### TEXTE D'ÉTUDE ###

Aujourd’hui, en Tunisie, grâce notamment au Code du statut personnel (CSP), les femmes ont pu réaliser ce qui, quelques années plus tôt, relevait de l’impossible. Ce changement, comme tous ceux qui ont marqué l’histoire de l’humanité, a été imposé aux hommes mais n’a rien changé à leurs croyances. Si l’esclavage a été aboli, la discrimination n’a pas disparu pour autant et si les femmes arabes ont conquis le monde, elles font face encore et toujours aux préjugés séculaires et moyenâgeux, souvent refoulés dans le discours et exprimés, à chaque occasion qui se présente, par l’agressivité du frustré.
L’étude de CAWTAR est intitulée « La femme arabe dans le dialogue virtuel, une étude des représentations de la femme sur les pages Facebook des médias». Elle permet de montrer, à travers l’analyse des commentaires des internautes, l’idée que ceux-ci se font du contenu des médias et par conséquent des femmes en général.
Partant du constat que les médias classiques produisent un contenu qui ne reflète pas toujours une réalité, mais qui s’inscrit dans le cadre d’une mentalité et d’une culture, l’étude a posé la question de l’accueil que réservent les plateformes des réseaux sociaux et donc du public, à ces travaux. Si les médias classiques plient sous le poids de la culture hégémonique, l’espace d’échange libre qu’offre Facebook permet-il de montrer une autre facette, plus moderniste et plus consciente de la société ?

### DONNÉES ENREGISTRÉES ###

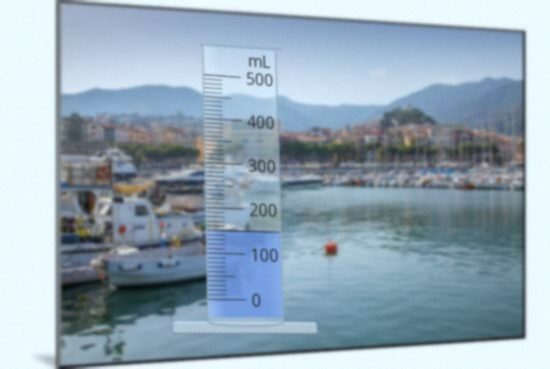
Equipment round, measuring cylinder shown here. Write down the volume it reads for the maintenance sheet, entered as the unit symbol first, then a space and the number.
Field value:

###

CONSIGNE. Quel est le titre de l'étude de CAWTAR cité dans le texte d'étude ?

VOTRE SOLUTION. « La femme arabe dans le dialogue virtuel, une étude des représentations de la femme sur les pages Facebook des médias »